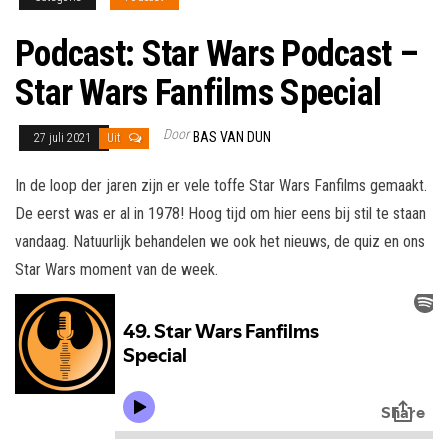
Podcast: Star Wars Podcast –
Star Wars Fanfilms Special
Door
BAS VAN DUN
27 juli 2021
Uit
In de loop der jaren zijn er vele toffe Star Wars Fanfilms gemaakt.
De eerst was er al in 1978! Hoog tijd om hier eens bij stil te staan
vandaag. Natuurlijk behandelen we ook het nieuws, de quiz en ons
Star Wars moment van de week.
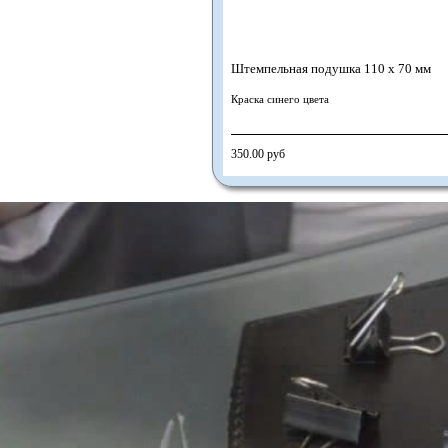
Штемпельная подушка 110 х 70 мм
Краска синего цвета
350.00 руб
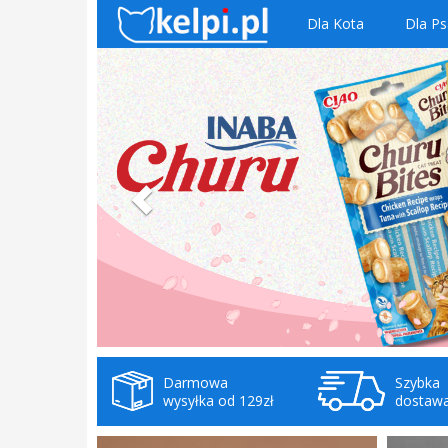
Dla Kota
Dla Ps
Darmowa
Szybka
wysyłka od 129zł
dostaw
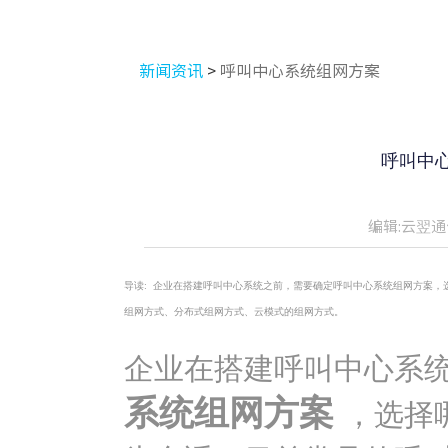
新闻资讯
>
呼叫中心系统组网方案
呼叫中
编辑:云翌通
导读:
企业在搭建呼叫中心系统之前，需要确定呼叫中心系统组网方案，
组网方式、分布式组网方式、云模式的组网方式。
企业在搭建
呼叫中心系
系统组网方案
，选择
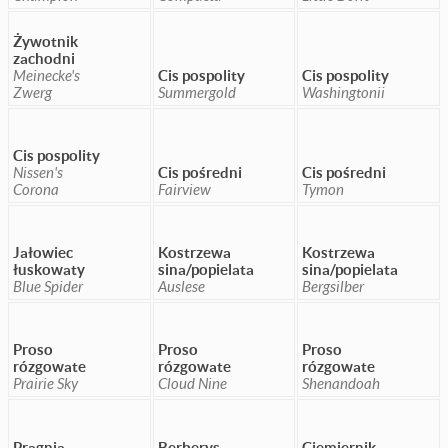
Żywotnik
zachodni
Meinecke's
Cis pospolity
Cis pospolity
Zwerg
Summergold
Washingtonii
Cis pospolity
Nissen's
Cis pośredni
Cis pośredni
Corona
Fairview
Tymon
Jałowiec
Kostrzewa
Kostrzewa
łuskowaty
sina/popielata
sina/popielata
Blue Spider
Auslese
Bergsilber
Proso
Proso
Proso
rózgowate
rózgowate
rózgowate
Prairie Sky
Cloud Nine
Shenandoah
Pragnia
Berberys
Ciemiernik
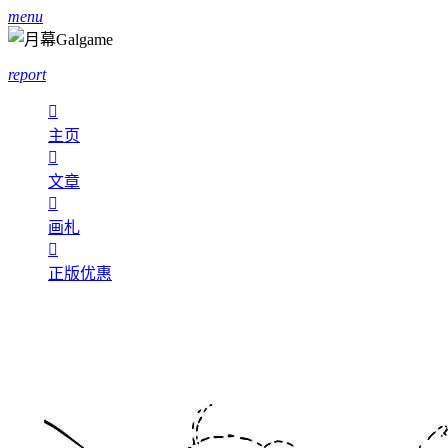
menu
report

主页

文章

画札

正版优惠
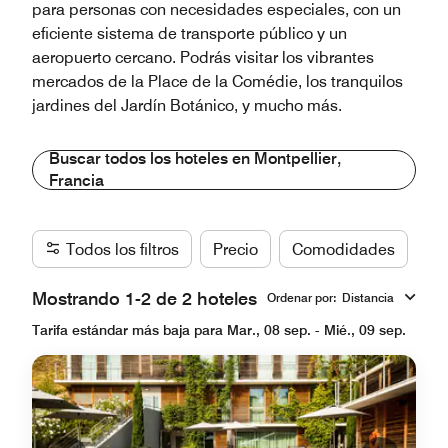
para personas con necesidades especiales, con un
eficiente sistema de transporte público y un
aeropuerto cercano. Podrás visitar los vibrantes
mercados de la Place de la Comédie, los tranquilos
jardines del Jardín Botánico, y mucho más.
Buscar todos los hoteles en Montpellier,
Francia
Todos los filtros
Precio
Comodidades
Ma
Mostrando 1-2 de 2 hoteles
Ordenar por
:
Distancia
Tarifa estándar más baja para Mar., 08 sep. - Mié., 09 sep.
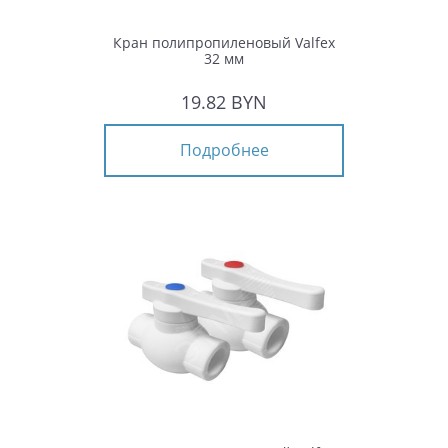
Кран полипропиленовый Valfex
32 мм
19.82 BYN
Подробнее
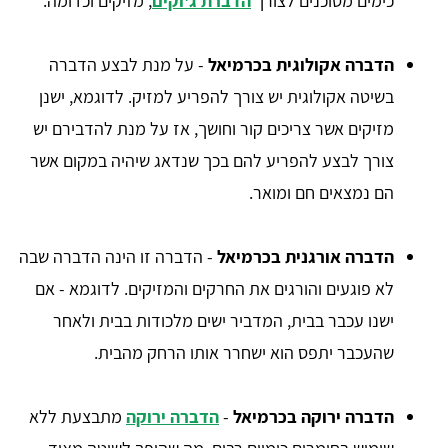
כימים מסוכנים לצורך
הדברת ג'וקים
, מזיקים וכדומה.
הדברה אקולוגית בכרמיאל
- על מנת לבצע הדברה
בשיטה אקולוגית יש צורך להפריע למזיק. לדוגמא, ישנן
מזיקים אשר צריכים קור וחושך, אז על מנת להדבירם יש
צורך לבצע להפריע להם בכך שנדאג שיהיה במקום אשר
הם נמצאים חם ומואר.
הדברה אורגנית בכרמיאל
- הדברה זו הינה הדברה שבה
לא פוגעים והורגים את החרקים והמזיקים. לדוגמא - אם
ישנו עכבר בבית, המדביר ישים מלכודות בבית ולאחר
שהעכבר יתפס הוא ישחרר אותו הרחק מהבית.
הדברה ירוקה בכרמיאל
-
הדברה ירוקה
מתבצעת ללא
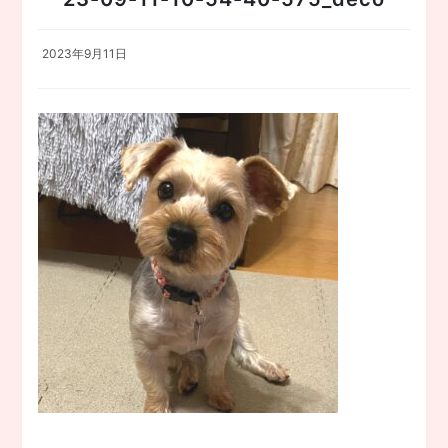
2023年9月11日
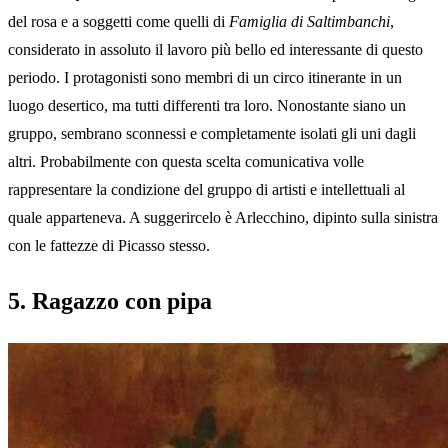
del rosa e a soggetti come quelli di
Famiglia di Saltimbanchi
,
considerato in assoluto il lavoro più bello ed interessante di questo
periodo. I protagonisti sono membri di un circo itinerante in un
luogo desertico, ma tutti differenti tra loro. Nonostante siano un
gruppo, sembrano sconnessi e completamente isolati gli uni dagli
altri. Probabilmente con questa scelta comunicativa volle
rappresentare la condizione del gruppo di artisti e intellettuali al
quale apparteneva. A suggerircelo è Arlecchino, dipinto sulla sinistra
con le fattezze di Picasso stesso.
5. Ragazzo con pipa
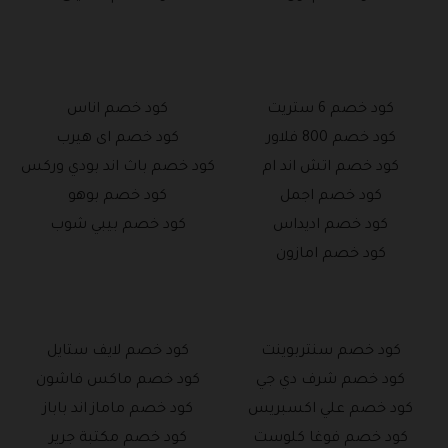
كود خصم 6 ستريت
كود خصم اناس
كود خصم 800 فلاور
كود خصم اى هيرب
كود خصم اتش اند ام
كود خصم باث اند بودي وركس
كود خصم اجمل
كود خصم بوهو
كود خصم اديداس
كود خصم بيبي شوب
كود خصم امازون
كود خصم سنتربوينت
كود خصم لايف ستايل
كود خصم شرف دي جي
كود خصم ماكس فاشون
كود خصم علي اكسبريس
كود خصم ماماز اند باباز
كود خصم فوغا كلوست
كود خصم مكتبة جرير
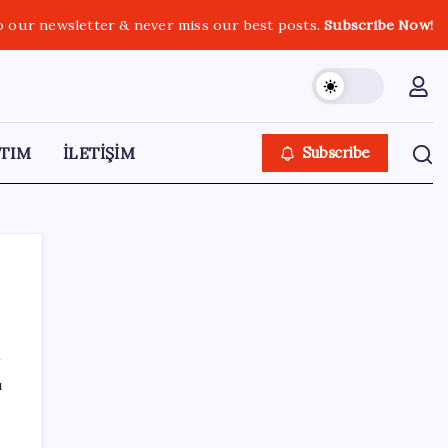
o our newsletter & never miss our best posts.
Subscribe Now!
TIM
İLETİŞİM
Subscribe
SON YAZILAR
ı
TBMM Adalet Komisyonu’nda ‘pislik’
tartışması: MHP’li Bülbül masaya yumruk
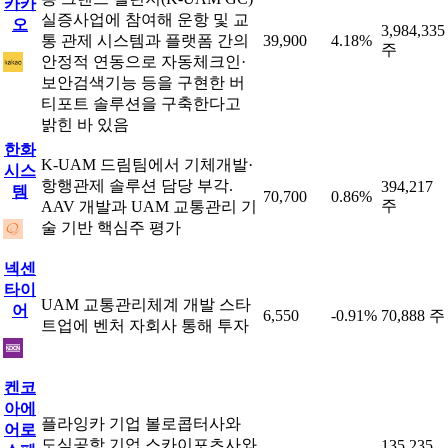
카카
실증사업에 참여해 운항 및 교
오
3,984,335
통 관제 시스템과 플랫폼 간의
39,900
4.18%
주
안정적 연동으로 자동체크인·
보안검색기능 등을 구현한 버
티포트 솔루션을 구축한다고
밝힌 바 있음
한화
K-UAM 드림팀에서 기체개발·
시스
항행관제 솔루션 담당 부각.
394,217
템
70,700
0.86%
주
AAV 개발과 UAM 교통관리 기
술 기반 핵심주 평가
넥센
타이
UAM 교통관리체계 개발 스타
어
6,550
-0.91%
70,888 주
트업에 벤처 자회사 통해 투자
켄코
아에
플라잉카 기업 볼로콥터사와
어로
도심공항 기업 스카이포츠사와
135,235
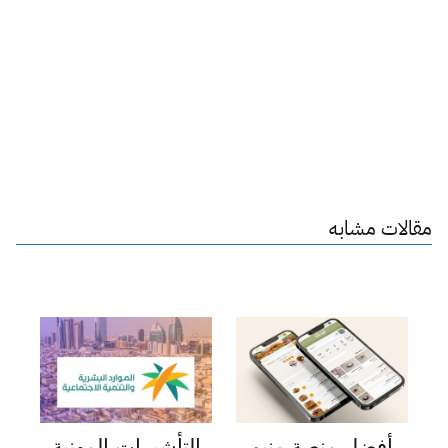
مقالات مشابه
أفضل منصة منيو
التأشيرات المهنية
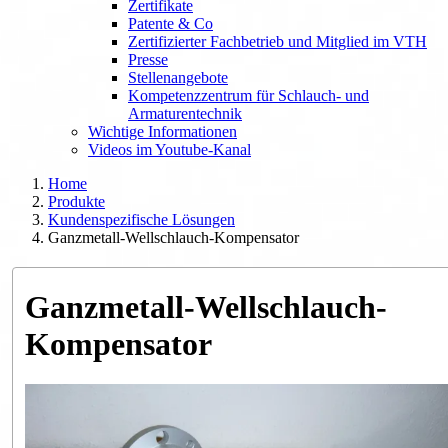
Zertifikate
Patente & Co
Zertifizierter Fachbetrieb und Mitglied im VTH
Presse
Stellenangebote
Kompetenzzentrum für Schlauch- und
Armaturentechnik
Wichtige Informationen
Videos im Youtube-Kanal
Home
Produkte
Kundenspezifische Lösungen
Ganzmetall-Wellschlauch-Kompensator
Ganzmetall-Wellschlauch-
Kompensator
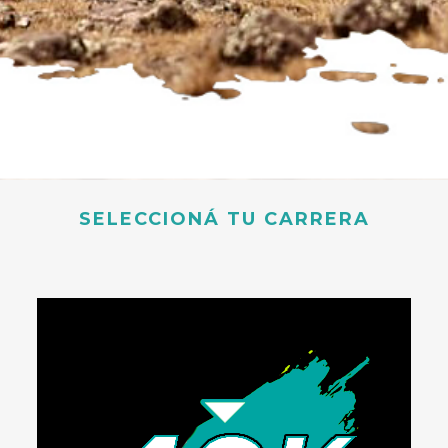
SELECCIONÁ TU CARRERA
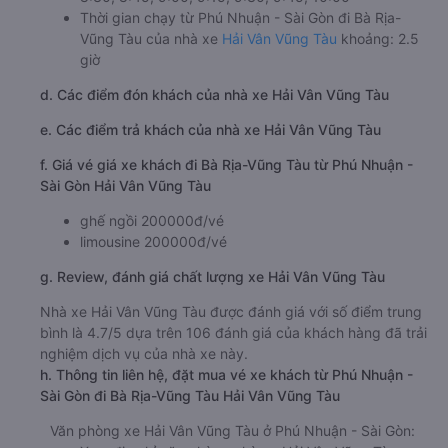
Thời gian chạy từ Phú Nhuận - Sài Gòn đi Bà Rịa-
Vũng Tàu của nhà xe
Hải Vân Vũng Tàu
khoảng: 2.5
giờ
d. Các điểm đón khách của nhà xe Hải Vân Vũng Tàu
e. Các điểm trả khách của nhà xe Hải Vân Vũng Tàu
f. Giá vé giá xe khách đi Bà Rịa-Vũng Tàu từ Phú Nhuận -
Sài Gòn Hải Vân Vũng Tàu
ghế ngồi 200000đ/vé
limousine 200000đ/vé
g. Review, đánh giá chất lượng xe Hải Vân Vũng Tàu
Nhà xe Hải Vân Vũng Tàu được đánh giá với số điểm trung
bình là 4.7/5 dựa trên 106 đánh giá của khách hàng đã trải
nghiệm dịch vụ của nhà xe này.
h. Thông tin liên hệ, đặt mua vé xe khách từ Phú Nhuận -
Sài Gòn đi Bà Rịa-Vũng Tàu Hải Vân Vũng Tàu
Văn phòng xe Hải Vân Vũng Tàu ở Phú Nhuận - Sài Gòn:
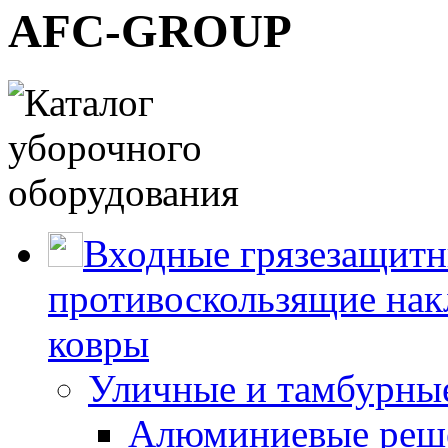
AFC-GROUP
Входные грязезащитн
противоскользящие нак
ковры
Уличные и тамбурны
Алюминиевые реше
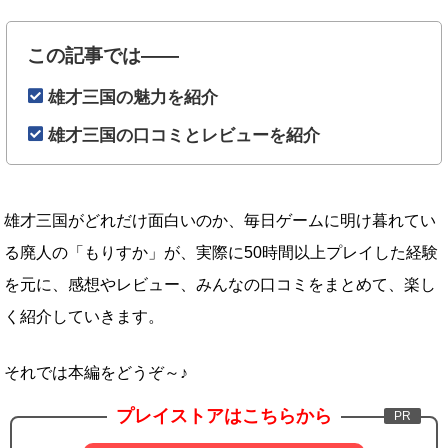
この記事では――
雄才三国の魅力を紹介
雄才三国の口コミとレビューを紹介
雄才三国がどれだけ面白いのか、毎日ゲームに明け暮れてい
る廃人の「もりすか」が、実際に50時間以上プレイした経験
を元に、感想やレビュー、みんなの口コミをまとめて、楽し
く紹介していきます。
それでは本編をどうぞ～♪
プレイストアはこちらから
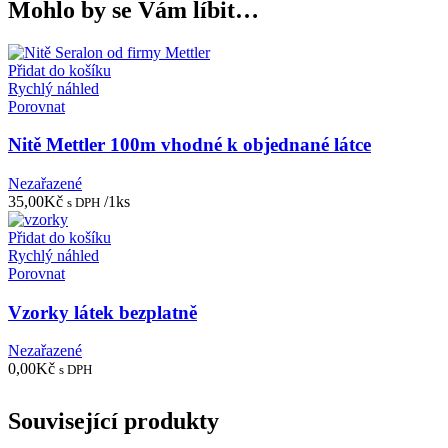
Mohlo by se Vám líbit…
Přidat do košíku
Rychlý náhled
Porovnat
Nitě Mettler 100m vhodné k objednané látce
Nezařazené
35,00
Kč
/1ks
s DPH
Přidat do košíku
Rychlý náhled
Porovnat
Vzorky látek bezplatně
Nezařazené
0,00
Kč
s DPH
Související produkty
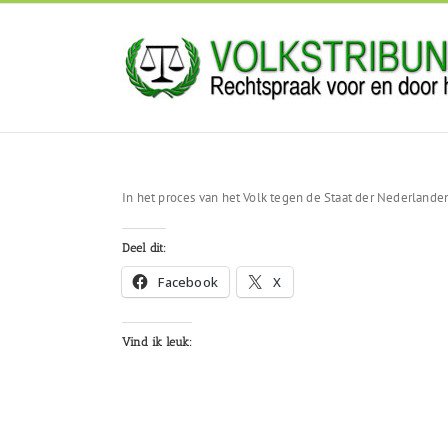
Ga
naar
inhoud
In het proces van het Volk tegen de Staat der Nederlande
Deel dit:
Facebook
X
Vind ik leuk:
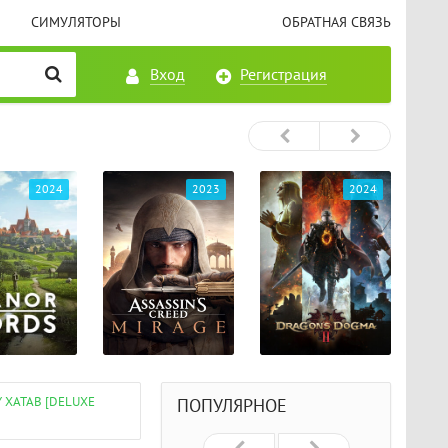
СИМУЛЯТОРЫ
ОБРАТНАЯ СВЯЗЬ
Вход
Регистрация
2023
2024
2024
BY XATAB [DELUXE
ПОПУЛЯРНОЕ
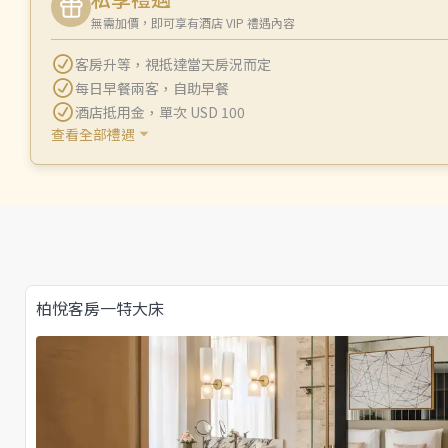
無需加價，即可享有酒店 VIP 禮遇內容
客房升等
，
視抵達當天房況而定
每日早餐兩客
，
自助早餐
酒店抵用金
，
單次 USD 100
查看全部禮遇
柏悅客房一特大床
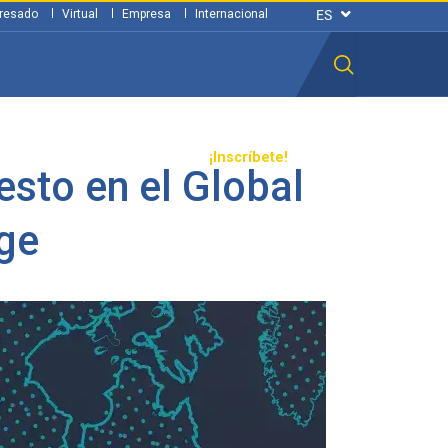
resado
Virtual
Empresa
Internacional
n ciudadana
Transparencia
¡Inscríbete!
esto en el Global
nge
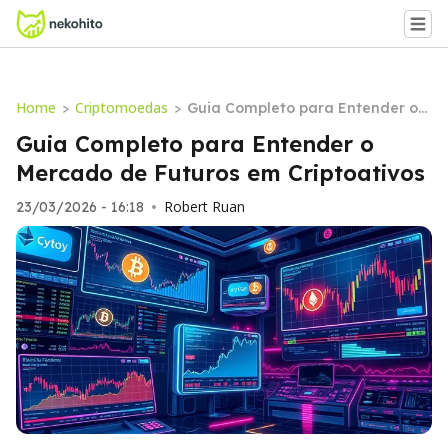
Home
Criptomoedas
>
>
Guia Completo para Entender o
Mercado de Futuros em Criptoati
Guia Completo para Entender o
vos
Mercado de Futuros em Criptoativos
Robert Ruan
23/03/2026 - 16:18
•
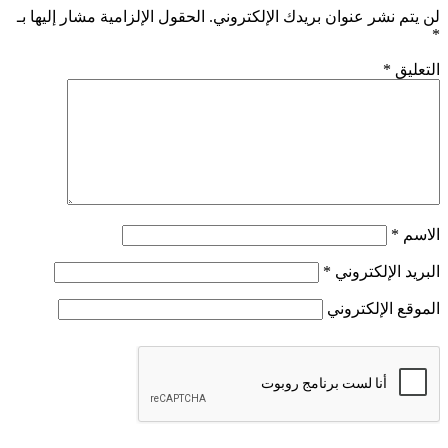
لن يتم نشر عنوان بريدك الإلكتروني.
الحقول الإلزامية مشار إليها بـ
*
التعليق
*
الاسم
*
البريد الإلكتروني
*
الموقع الإلكتروني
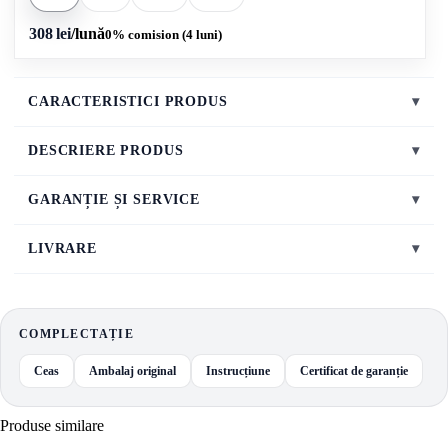
308 lei
/lună
0% comision (4 luni)
CARACTERISTICI PRODUS
▾
DESCRIERE PRODUS
▾
GARANȚIE ȘI SERVICE
▾
LIVRARE
▾
COMPLECTAȚIE
Ceas
Ambalaj original
Instrucțiune
Certificat de garanție
Produse similare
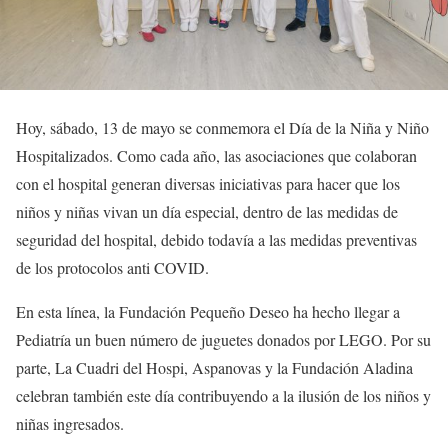
Hoy, sábado, 13 de mayo se conmemora el Día de la Niña y Niño
Hospitalizados. Como cada año, las asociaciones que colaboran
con el hospital generan diversas iniciativas para hacer que los
niños y niñas vivan un día especial, dentro de las medidas de
seguridad del hospital, debido todavía a las medidas preventivas
de los protocolos anti COVID.
En esta línea, la Fundación Pequeño Deseo ha hecho llegar a
Pediatría un buen número de juguetes donados por LEGO. Por su
parte, La Cuadri del Hospi, Aspanovas y la Fundación Aladina
celebran también este día contribuyendo a la ilusión de los niños y
niñas ingresados.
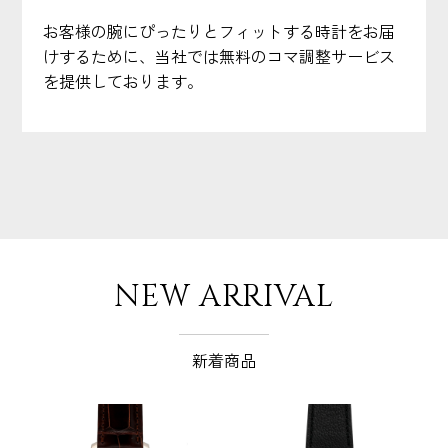
お客様の腕にぴったりとフィットする時計をお届
けするために、当社では無料のコマ調整サービス
を提供しております。
NEW ARRIVAL
新着商品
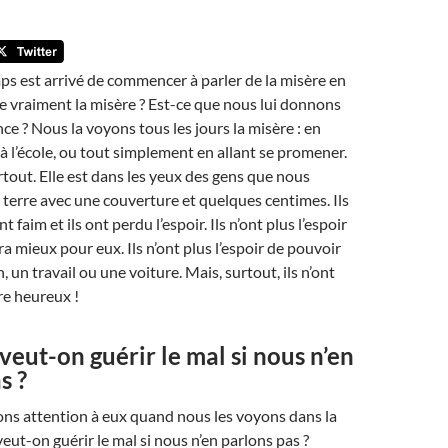
ps est arrivé de commencer à parler de la misère en
e vraiment la misère ? Est-ce que nous lui donnons
ce ? Nous la voyons tous les jours la misère : en
, à l’école, ou tout simplement en allant se promener.
rtout. Elle est dans les yeux des gens que nous
 terre avec une couverture et quelques centimes. Ils
ont faim et ils ont perdu l’espoir. Ils n’ont plus l’espoir
ra mieux pour eux. Ils n’ont plus l’espoir de pouvoir
 un travail ou une voiture. Mais, surtout, ils n’ont
tre heureux !
ut-on guérir le mal si nous n’en
s ?
ons attention à eux quand nous les voyons dans la
ut-on guérir le mal si nous n’en parlons pas ?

Try it
Please copy all lines of the listing in which the string "voyons" occurs.

Task output
ce ? Nous la voyons tous les jours la misère : en
ons attention à eux quand nous les voyons dans la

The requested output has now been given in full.